[Opening SUPPLIED RECORDS section]

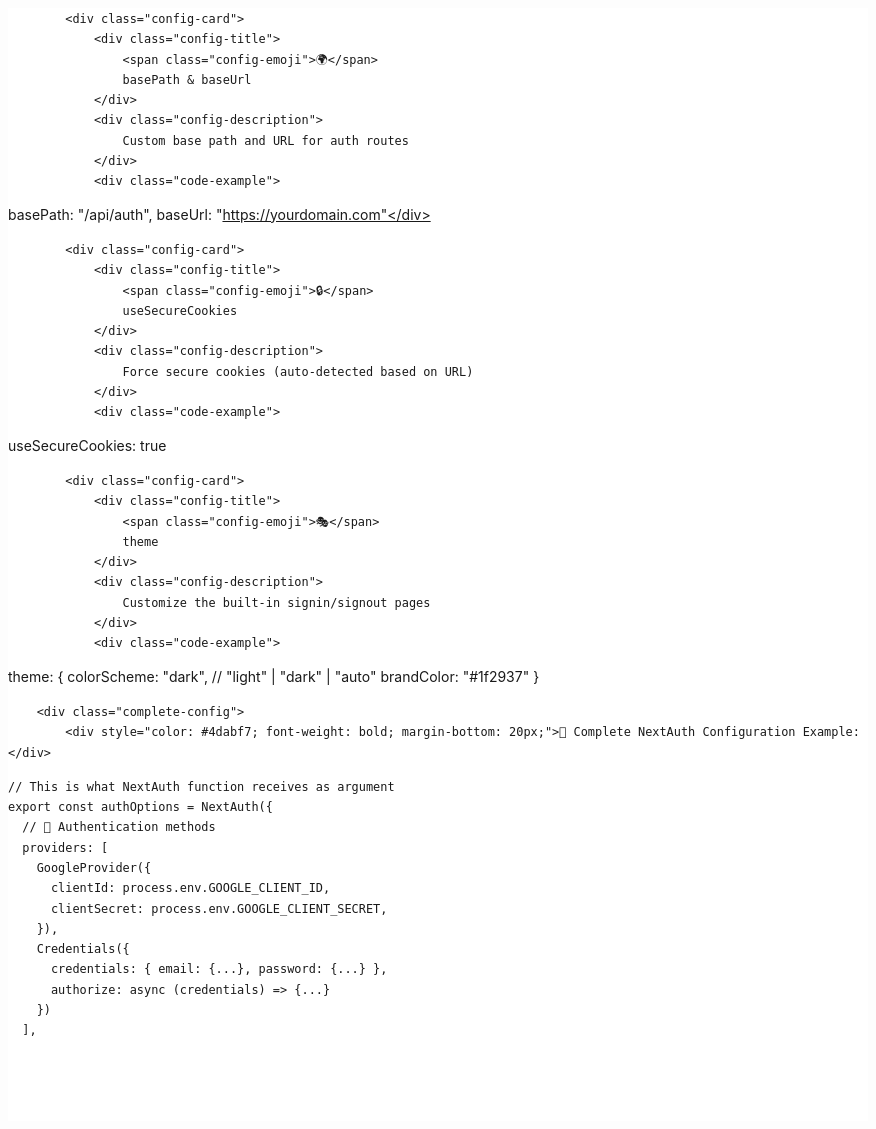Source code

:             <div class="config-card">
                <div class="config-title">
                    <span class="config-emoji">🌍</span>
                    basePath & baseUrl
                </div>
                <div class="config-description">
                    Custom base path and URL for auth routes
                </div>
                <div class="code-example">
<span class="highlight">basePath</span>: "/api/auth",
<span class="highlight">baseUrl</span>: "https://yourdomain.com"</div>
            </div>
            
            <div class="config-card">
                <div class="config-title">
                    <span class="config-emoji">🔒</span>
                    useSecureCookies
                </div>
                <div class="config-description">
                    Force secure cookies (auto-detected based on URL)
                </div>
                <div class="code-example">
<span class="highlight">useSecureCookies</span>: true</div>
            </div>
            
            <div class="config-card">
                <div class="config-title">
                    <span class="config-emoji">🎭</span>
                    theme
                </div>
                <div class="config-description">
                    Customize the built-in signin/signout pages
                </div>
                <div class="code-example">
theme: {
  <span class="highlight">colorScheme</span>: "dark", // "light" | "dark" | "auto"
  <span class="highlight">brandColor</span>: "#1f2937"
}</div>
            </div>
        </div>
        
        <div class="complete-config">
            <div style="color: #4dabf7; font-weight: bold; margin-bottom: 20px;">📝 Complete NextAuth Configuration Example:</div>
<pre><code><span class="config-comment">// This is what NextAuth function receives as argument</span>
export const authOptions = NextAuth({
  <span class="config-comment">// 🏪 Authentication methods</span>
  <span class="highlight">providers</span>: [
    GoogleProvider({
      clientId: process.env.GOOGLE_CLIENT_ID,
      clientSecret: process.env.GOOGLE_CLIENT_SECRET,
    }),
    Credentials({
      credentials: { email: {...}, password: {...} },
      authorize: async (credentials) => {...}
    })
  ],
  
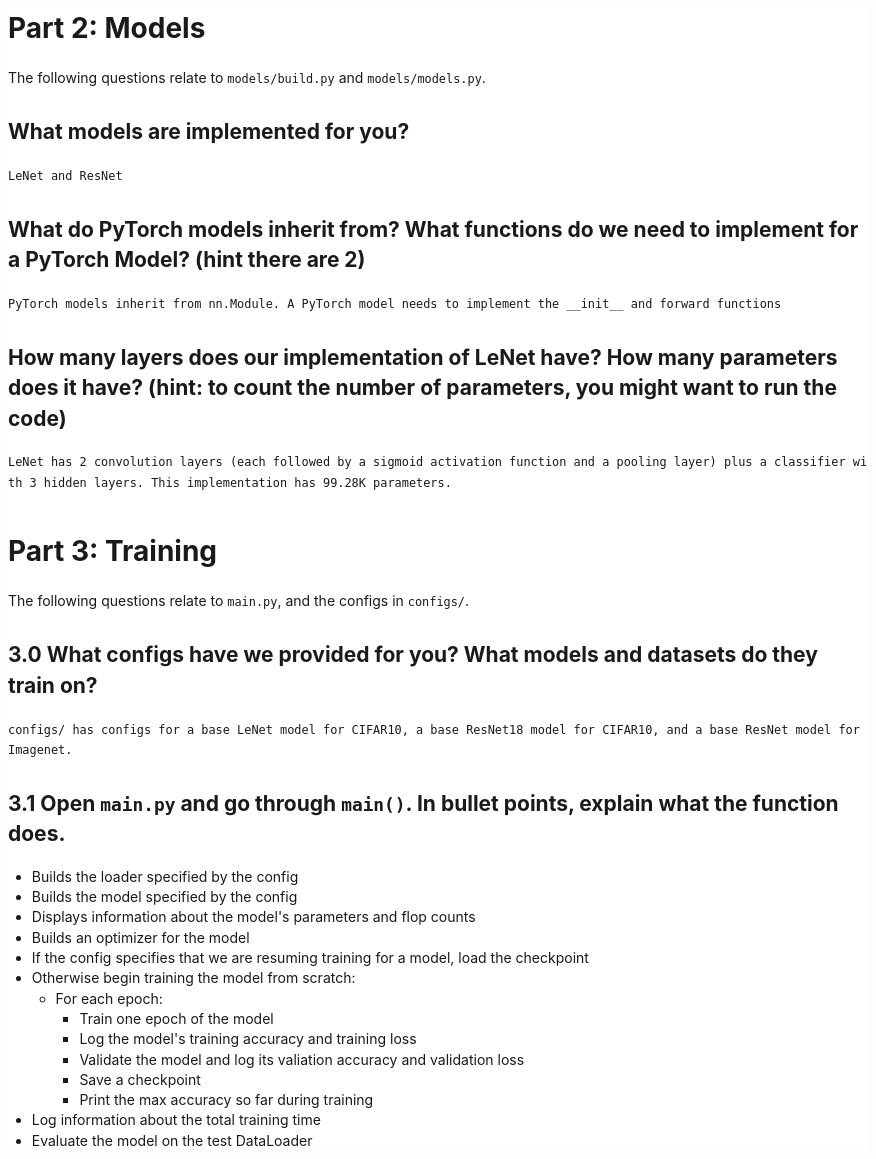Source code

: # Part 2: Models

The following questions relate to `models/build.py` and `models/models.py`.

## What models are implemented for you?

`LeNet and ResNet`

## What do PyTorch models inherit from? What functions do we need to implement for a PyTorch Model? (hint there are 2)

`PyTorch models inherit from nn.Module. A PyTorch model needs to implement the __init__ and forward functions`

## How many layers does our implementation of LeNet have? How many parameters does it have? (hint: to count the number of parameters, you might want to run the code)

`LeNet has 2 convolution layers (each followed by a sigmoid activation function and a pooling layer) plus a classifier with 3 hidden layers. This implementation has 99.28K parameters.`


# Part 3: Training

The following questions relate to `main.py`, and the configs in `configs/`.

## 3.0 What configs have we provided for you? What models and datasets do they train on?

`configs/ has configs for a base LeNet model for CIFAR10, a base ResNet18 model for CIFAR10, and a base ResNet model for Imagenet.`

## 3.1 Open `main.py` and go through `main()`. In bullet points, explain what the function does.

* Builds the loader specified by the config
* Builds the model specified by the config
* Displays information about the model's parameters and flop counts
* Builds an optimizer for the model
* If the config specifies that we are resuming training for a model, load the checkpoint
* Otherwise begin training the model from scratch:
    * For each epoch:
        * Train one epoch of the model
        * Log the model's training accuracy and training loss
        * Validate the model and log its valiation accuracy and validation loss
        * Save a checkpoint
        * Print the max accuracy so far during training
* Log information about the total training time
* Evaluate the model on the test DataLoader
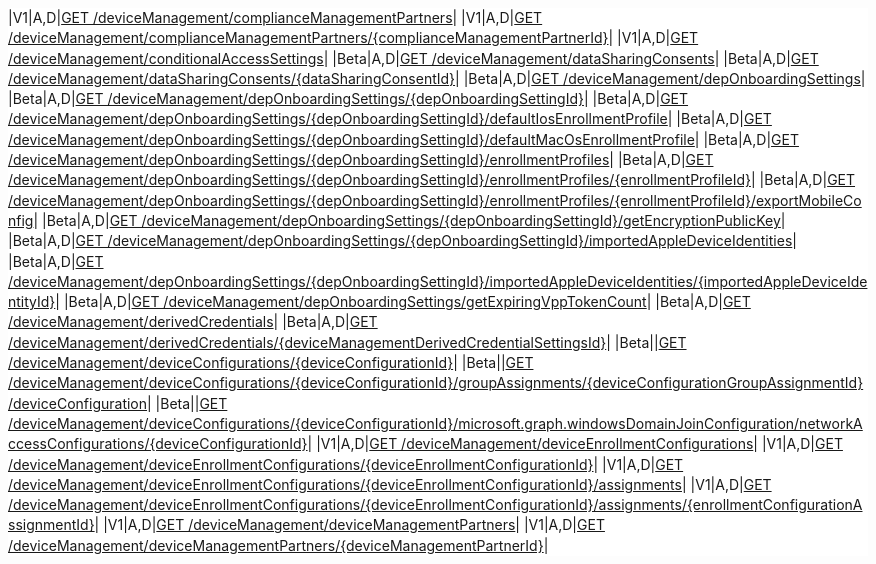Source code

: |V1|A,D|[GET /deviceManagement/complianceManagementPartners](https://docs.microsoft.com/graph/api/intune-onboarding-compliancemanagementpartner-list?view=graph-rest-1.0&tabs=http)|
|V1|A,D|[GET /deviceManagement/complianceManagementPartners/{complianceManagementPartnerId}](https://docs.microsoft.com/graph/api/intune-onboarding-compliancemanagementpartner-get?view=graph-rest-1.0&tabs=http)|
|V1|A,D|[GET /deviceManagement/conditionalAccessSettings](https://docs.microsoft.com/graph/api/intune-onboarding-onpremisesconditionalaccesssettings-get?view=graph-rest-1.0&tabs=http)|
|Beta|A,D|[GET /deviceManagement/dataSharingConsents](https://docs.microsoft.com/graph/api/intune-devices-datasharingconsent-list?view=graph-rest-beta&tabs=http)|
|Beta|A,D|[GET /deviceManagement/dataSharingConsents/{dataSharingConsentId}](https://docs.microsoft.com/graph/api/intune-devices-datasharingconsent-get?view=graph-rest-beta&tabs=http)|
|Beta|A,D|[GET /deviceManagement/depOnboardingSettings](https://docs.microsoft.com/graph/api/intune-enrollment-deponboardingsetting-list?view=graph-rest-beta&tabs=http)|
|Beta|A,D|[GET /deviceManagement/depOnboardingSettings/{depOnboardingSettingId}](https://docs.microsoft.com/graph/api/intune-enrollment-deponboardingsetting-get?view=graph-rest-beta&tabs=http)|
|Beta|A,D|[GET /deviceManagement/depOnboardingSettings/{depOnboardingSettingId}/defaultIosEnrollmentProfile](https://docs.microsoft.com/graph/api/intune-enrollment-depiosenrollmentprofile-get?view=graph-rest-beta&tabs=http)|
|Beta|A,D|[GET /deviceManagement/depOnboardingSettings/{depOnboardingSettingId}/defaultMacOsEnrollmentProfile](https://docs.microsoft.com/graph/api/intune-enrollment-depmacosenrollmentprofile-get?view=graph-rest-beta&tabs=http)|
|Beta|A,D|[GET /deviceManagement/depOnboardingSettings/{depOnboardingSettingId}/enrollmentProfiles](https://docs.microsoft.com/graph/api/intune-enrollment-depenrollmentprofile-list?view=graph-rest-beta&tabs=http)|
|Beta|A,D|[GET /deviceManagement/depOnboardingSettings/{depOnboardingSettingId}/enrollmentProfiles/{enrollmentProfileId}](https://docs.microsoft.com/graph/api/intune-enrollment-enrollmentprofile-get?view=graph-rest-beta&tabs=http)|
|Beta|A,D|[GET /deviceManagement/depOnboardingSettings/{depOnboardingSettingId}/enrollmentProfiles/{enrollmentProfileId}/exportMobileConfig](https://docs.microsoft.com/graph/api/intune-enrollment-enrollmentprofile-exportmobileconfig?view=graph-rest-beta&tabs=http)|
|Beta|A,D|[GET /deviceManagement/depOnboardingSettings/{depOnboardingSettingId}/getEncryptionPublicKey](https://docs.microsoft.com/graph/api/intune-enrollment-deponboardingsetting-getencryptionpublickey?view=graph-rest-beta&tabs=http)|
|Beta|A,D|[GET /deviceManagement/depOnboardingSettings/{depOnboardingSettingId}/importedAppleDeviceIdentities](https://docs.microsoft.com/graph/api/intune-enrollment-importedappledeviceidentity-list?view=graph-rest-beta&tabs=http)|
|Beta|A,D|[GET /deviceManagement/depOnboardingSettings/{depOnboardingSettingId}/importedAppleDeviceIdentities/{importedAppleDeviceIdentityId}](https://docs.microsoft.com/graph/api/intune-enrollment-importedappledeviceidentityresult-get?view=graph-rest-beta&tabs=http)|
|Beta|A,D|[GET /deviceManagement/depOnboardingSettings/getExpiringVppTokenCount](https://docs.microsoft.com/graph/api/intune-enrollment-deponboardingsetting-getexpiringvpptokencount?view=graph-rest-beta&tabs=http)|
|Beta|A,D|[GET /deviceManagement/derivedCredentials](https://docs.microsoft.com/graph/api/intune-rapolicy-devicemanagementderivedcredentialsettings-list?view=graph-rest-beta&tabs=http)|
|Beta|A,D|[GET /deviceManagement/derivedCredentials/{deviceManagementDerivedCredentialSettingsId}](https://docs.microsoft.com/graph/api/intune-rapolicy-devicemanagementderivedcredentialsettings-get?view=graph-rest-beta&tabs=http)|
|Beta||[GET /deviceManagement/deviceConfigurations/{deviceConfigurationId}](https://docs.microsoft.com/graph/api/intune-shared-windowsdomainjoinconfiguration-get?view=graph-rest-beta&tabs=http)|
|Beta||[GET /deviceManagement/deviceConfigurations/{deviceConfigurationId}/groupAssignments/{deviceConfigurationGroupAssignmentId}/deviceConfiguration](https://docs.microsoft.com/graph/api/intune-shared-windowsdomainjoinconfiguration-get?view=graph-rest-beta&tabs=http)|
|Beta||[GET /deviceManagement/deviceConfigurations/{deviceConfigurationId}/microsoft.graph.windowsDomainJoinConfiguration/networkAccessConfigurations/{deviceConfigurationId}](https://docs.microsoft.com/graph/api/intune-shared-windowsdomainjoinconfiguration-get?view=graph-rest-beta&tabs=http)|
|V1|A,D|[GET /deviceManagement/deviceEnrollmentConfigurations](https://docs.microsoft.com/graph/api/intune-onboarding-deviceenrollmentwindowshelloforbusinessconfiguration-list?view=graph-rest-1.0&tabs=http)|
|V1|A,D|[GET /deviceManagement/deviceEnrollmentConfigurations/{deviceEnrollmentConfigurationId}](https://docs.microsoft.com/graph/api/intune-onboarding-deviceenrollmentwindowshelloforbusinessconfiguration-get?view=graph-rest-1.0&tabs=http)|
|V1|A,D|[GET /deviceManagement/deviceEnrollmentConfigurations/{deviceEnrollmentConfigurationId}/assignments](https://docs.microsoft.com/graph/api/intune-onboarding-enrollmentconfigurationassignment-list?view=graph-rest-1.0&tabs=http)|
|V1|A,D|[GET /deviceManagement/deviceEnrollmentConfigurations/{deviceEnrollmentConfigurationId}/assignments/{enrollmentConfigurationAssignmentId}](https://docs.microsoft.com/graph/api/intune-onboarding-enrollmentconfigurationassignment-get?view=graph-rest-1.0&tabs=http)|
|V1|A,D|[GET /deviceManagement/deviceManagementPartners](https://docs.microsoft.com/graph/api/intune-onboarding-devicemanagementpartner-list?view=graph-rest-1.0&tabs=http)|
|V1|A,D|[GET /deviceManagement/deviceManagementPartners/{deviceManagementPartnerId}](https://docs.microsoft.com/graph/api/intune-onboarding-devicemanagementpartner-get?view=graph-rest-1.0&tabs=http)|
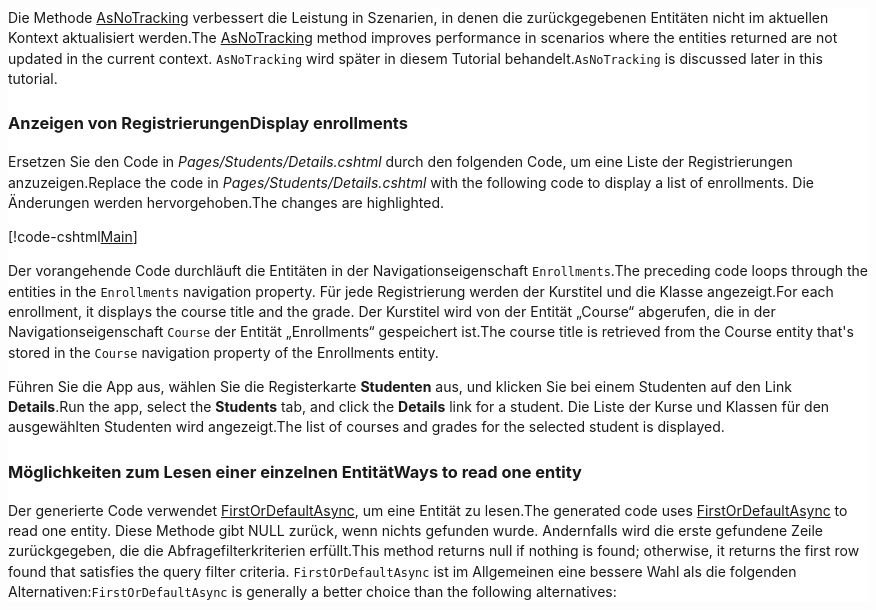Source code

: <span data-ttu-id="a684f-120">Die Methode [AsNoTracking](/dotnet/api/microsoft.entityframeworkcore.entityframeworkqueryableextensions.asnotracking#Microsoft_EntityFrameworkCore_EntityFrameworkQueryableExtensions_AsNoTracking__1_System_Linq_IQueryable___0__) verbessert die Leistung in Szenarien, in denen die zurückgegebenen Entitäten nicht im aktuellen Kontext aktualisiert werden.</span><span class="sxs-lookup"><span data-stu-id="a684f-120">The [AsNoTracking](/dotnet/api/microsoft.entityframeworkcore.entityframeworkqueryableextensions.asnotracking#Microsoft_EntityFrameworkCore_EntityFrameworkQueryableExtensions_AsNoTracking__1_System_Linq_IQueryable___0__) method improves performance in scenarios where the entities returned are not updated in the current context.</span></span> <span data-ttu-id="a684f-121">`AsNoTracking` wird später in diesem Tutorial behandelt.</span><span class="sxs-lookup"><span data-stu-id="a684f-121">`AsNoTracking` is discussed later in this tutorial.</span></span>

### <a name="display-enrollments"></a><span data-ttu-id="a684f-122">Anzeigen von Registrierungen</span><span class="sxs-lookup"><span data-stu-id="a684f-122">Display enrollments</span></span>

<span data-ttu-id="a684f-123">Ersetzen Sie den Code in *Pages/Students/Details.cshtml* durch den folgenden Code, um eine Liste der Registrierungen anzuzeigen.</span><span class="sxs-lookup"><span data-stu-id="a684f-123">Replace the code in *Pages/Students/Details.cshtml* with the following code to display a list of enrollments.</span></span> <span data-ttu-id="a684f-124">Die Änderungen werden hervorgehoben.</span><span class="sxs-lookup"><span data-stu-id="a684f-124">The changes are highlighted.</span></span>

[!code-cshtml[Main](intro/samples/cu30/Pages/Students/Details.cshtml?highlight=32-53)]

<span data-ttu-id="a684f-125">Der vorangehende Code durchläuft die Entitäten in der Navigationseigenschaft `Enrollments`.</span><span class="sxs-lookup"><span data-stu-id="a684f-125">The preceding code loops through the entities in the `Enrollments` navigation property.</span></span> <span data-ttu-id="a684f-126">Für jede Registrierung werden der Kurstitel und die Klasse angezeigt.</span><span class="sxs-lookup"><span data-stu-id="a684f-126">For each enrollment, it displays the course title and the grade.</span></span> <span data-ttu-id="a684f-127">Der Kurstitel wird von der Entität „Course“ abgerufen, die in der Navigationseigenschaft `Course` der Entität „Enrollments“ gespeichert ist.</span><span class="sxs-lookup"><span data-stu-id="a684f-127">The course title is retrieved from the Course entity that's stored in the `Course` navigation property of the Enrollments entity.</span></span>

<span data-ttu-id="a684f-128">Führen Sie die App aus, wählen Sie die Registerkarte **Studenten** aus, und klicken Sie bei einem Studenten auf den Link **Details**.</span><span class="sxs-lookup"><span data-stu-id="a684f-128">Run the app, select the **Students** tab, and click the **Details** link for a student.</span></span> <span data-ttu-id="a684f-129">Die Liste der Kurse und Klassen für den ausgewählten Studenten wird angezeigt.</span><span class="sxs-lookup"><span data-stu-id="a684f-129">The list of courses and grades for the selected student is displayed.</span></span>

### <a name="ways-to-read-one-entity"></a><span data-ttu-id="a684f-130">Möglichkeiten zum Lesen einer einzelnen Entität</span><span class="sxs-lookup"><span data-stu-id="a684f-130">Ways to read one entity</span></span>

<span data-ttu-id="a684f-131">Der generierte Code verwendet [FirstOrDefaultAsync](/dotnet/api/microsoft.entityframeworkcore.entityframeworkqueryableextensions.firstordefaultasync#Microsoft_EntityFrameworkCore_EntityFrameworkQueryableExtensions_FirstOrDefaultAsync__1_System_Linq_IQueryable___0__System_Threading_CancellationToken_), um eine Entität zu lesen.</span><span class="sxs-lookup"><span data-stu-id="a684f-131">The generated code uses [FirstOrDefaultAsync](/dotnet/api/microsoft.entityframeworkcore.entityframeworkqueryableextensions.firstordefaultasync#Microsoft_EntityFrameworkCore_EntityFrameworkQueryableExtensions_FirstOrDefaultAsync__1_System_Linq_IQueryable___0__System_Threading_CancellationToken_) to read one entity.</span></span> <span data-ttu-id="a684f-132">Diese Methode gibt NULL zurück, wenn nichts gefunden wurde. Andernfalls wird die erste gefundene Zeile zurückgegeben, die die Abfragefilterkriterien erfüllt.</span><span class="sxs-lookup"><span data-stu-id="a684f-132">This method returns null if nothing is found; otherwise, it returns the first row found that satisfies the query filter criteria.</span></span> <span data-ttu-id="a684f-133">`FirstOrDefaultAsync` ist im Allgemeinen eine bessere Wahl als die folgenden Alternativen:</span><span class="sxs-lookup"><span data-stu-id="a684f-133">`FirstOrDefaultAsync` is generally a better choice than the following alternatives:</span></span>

[Closing SUPPLIED RECORDS section]

■ WORK ITEM
Across all of the records above, how many lines include the string "functions"? Answer with one number only.

■ EXERCISE OUTPUT
2